TASK OBJECTIVE:
Please decide whether each statement agrees with the dental insurance article below. Answer yes or no for each, and quote the article's deciding words. (a) The patient in the example says she does not have $2,000 to spend on the treatment right now. (b) In the termite example, the dentist directly addresses the costs of the treatment. (c) The article says more frequent and more personal conversations with patients will be needed.

PAGE TEXT:
┏━━

Patients will only do what their insurance allows. This belief permeates many teams because so many patients say this when presented with a treatment plan. But this is the most crucial myth to address because if you and your team really believe this, then you will undercut your expertise, undermine your relationships with patients and ultimately damage your practice. Patients use this as a reason to avoid scheduling treatment they don’t understand or value.
How to Stop Being an Insurance Zombie
The first step to regaining your sanity, is to see if your practice displays any of the seven symptoms I listed. Every symptom can translate into a new decision and action on your part. The critical first step is analyzing your philosophy of care and challenging any behaviors that compromise your own values in favor of the insurance industry. Next, your treatment decisions should be based on your diagnosis of the patient not your diagnosis of their insurance plan. And finally, your patients need to understand a new term called “insurance limits” with a more realistic view of the role insurance should play in their treatment decisions.
To do this, you will need to have more frequent and more personal conversations with patients about the value of dentistry and how they make their treatment decisions.
Let’s say your patient wants to delay treatment until next year when she can use her benefits. Here is how you could respond:
“Yes, I can see that it would be tempting to wait to do this. This treatment represents a significant investment. Naturally you want to be sure that you really need this treatment and that you need this now. Tell me, is your concern about the fee or about the need for treatment?”
This response demonstrates that you understand the patient’s viewpoint. You acknowledge that the patient would need to make a financial investment. Notice that the dentist doesn’t “yeah, but” the patient. He isn’t lecturing the about why the patient should do this despite her financial misgivings. In fact, the dentist is engaging in inquiry: learning the patient’s main concern.
Let’s say the patient responds, “Yeah, it’s about the price. I don’t have $2,000 to spend on this right now when I could wait 8 months and get insurance to cover it.”
Here is how the dentist could respond.
“I totally get it. It does seem to make logical sense to wait until insurance will cover this expense. And, with many things, waiting won’t make a big difference. But health is an issue where waiting can cause more problems. Let’s pretend I was a termite inspector instead of a dentist and having examined your house, I found there was a significant infestation. In fact, I showed you significant damage to your house’s foundation. What would happen to your house if we waited 8 months to remove the termites?”
Note that this dentist is not directly addressing the costs of the treatment. Instead, he is focusing on changing the patient’s belief that waiting won’t have consequences. By using an analogy and asking questions, the dentist allows the patient to come to her own conclusions.
The bottom line is that whether you are in or out-of-network provider, you don’t need to act like an insurance zombie. Your role can be to change your patients’ mindset about the role of insurance and the value of treatment.
Does this take a little longer? Yes. But then you won’t be eating brains for lunch anymore.

┗━━

RAW DATA:
┏━━

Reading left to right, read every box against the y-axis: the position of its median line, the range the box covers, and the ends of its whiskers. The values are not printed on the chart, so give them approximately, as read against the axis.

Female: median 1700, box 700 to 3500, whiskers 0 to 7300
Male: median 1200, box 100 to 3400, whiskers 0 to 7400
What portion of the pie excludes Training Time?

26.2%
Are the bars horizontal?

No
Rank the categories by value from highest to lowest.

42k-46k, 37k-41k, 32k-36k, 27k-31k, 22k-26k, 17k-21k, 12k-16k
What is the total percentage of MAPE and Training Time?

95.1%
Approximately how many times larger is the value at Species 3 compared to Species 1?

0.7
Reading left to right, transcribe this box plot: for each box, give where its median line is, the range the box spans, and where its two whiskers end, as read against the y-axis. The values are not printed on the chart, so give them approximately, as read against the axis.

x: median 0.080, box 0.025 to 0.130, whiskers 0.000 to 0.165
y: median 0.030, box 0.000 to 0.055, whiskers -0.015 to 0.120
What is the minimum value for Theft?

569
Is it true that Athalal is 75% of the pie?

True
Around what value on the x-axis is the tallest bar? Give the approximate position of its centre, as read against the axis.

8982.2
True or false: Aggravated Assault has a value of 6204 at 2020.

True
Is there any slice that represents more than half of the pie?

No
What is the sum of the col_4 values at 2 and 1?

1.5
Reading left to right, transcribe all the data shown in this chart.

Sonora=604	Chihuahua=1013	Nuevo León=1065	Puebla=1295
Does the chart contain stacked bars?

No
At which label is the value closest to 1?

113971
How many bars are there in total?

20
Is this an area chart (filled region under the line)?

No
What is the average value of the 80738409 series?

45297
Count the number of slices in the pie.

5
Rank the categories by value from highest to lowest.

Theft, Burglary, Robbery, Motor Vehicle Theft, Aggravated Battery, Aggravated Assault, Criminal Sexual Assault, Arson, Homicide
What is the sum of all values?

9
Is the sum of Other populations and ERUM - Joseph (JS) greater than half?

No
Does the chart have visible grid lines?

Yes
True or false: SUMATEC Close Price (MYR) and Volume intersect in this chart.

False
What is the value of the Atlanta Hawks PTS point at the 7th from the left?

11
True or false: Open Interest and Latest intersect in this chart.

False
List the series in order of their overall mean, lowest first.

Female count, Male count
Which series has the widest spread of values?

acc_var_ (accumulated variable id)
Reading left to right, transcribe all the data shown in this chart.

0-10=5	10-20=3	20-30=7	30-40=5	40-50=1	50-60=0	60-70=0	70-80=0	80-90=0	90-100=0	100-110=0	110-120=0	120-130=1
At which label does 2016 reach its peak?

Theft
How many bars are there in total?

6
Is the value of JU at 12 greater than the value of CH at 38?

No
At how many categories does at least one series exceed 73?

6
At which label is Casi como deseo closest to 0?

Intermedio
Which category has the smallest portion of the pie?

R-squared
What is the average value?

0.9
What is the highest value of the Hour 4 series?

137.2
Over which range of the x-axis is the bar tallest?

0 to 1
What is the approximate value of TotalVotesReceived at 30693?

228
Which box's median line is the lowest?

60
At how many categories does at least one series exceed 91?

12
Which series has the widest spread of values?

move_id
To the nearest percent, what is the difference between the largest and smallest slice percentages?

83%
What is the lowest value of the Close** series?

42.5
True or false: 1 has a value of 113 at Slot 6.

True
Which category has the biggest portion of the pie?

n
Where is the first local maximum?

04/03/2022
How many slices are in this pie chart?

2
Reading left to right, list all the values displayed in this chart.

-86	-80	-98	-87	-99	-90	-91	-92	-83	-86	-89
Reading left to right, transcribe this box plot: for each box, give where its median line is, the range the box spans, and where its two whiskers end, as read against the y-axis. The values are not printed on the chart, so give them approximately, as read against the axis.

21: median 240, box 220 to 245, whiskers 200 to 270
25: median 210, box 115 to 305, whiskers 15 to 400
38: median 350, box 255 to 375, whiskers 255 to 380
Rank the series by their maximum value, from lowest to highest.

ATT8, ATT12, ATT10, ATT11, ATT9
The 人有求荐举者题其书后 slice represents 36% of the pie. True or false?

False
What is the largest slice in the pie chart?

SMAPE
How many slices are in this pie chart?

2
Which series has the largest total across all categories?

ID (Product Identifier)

┗━━

PROBLEM SOLUTION:
(a) Yes: "I don’t have $2,000 to spend on this right now"
(b) No: "Note that this dentist is not directly addressing the costs of the treatment."
(c) Yes: "you will need to have more frequent and more personal conversations with patients"